Now, however, aside from a couple of trains every day, this strip was quiet, empty, and sylvan—assuming one’s gaze overshot the nearby tracks, trash, and urban grime in favor of the view.
Kravitz walked alongside the curving rail bed, enjoying the early summer weather, the broad river, and the mountain looming over the opposite shore. But he was also watchful, checking for any movement either on foot or at any of the windows scattered across the redbrick walls above, like the holes of a gigantic colander.
Satisfied, he faded into a recess at the foot of a nearby building, worked the lock of a small, battered door, and vanished from sight.
&nb
sp; Once inside, he negotiated the dark hallways with the aid of a flashlight before coming to another door, this one equipped with a combination lock, a deadbolt, and an alarm system. There, he knelt down to make sure the slim strip of Scotch tape he’d left spanning the door and the jamb was still intact, and let himself in.
Beyond was an immaculately maintained, white-walled, windowless room, not unlike a surgery, but outfitted with electronics, reference materials, a desk, and a bed. This was his combination operations center/meditation room, the inner sanctum where he both studied the security systems he needed to defeat and—as now—where he retreated to wrestle with the confusions that too often assailed him from outside.
No one knew of this place, including Sally. Even the landlord and Dan had never met in person. Nor did the landlord know Dan’s actual identity.
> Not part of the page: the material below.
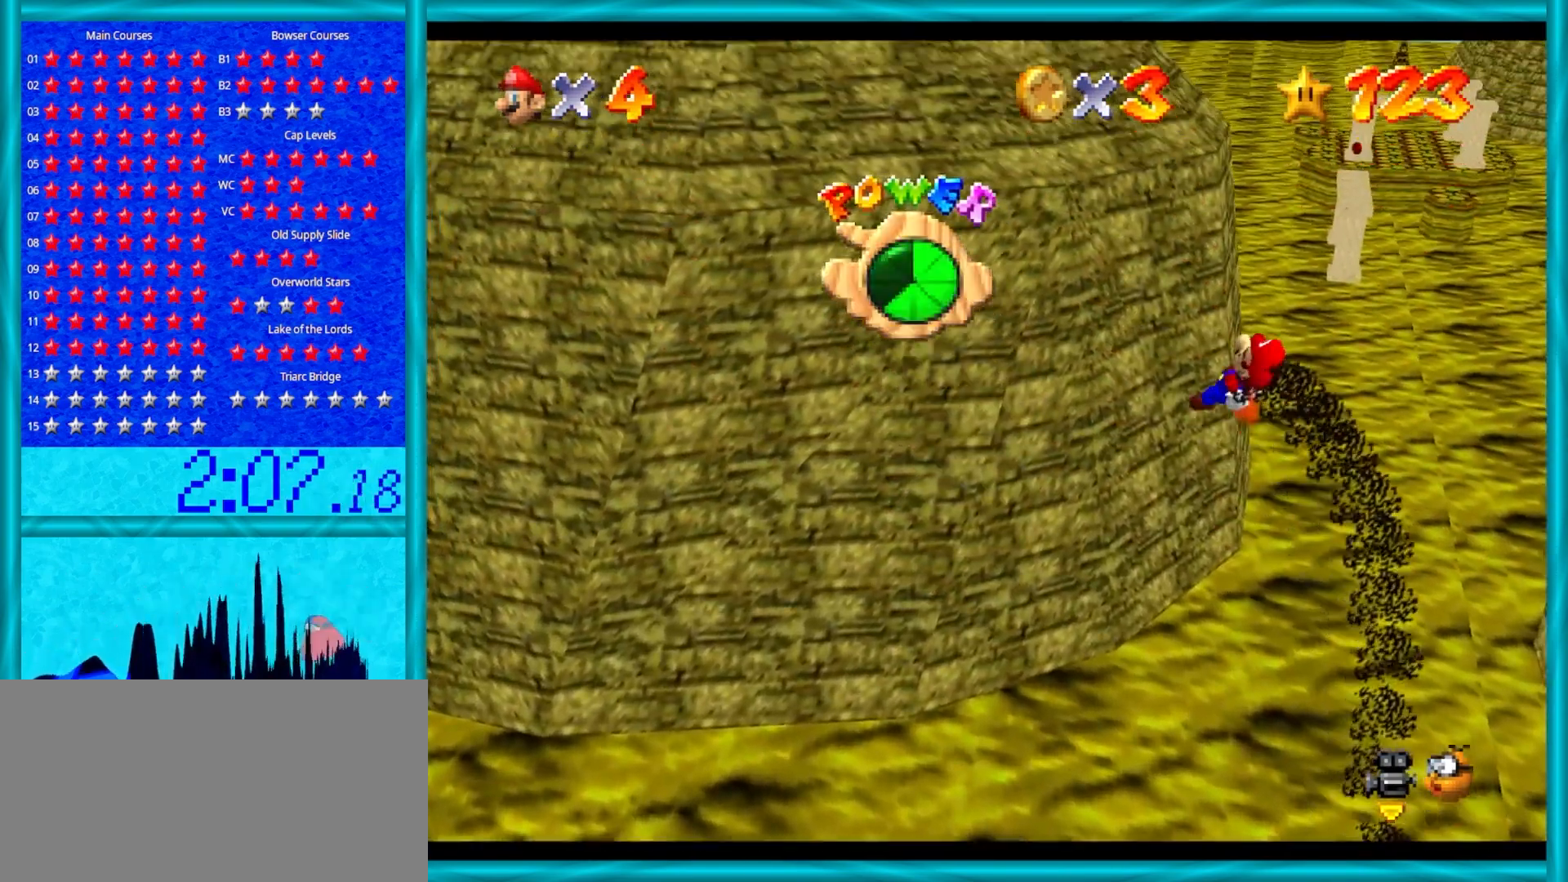
{"buttons": ["A"], "left_stick": "up-left", "events": []}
It was as secure as the places he invaded should have been.
He crossed to the office chair he used when planning his operations, before a semicircle of computers and reference books—a place of comfort and control, with his world at his fingertips—and returned to both the conversation he’d barely broached with his daughter and the far more substantive experience of the night before.
On the face of it, his choice was simple. He should report what he’d found to the police—specifically, his sparring partner, Willy.
But his was not a simple worldview, and his daughter’s advice to simply stay away notwithstanding, he instinctively knew that he’d have to take a more complicated run at a solution. The way he kept his balance in a tumultuous universe was not to run away or delegate a solution, but to supply his own. Even if it amounted to using a sand pail against the incoming tide, it remained a display of effort, and since he was the only audience he wished to persuade, it was sometimes all he needed to maintain equilibrium.
The question here, though, was what to do. Excluding the authorities was well and good, but he wasn’t the man to replace them. Nor did he have or want anyone to act on his behalf. It wasn’t the police he was avoiding, after all, but the whole concept of any outside help.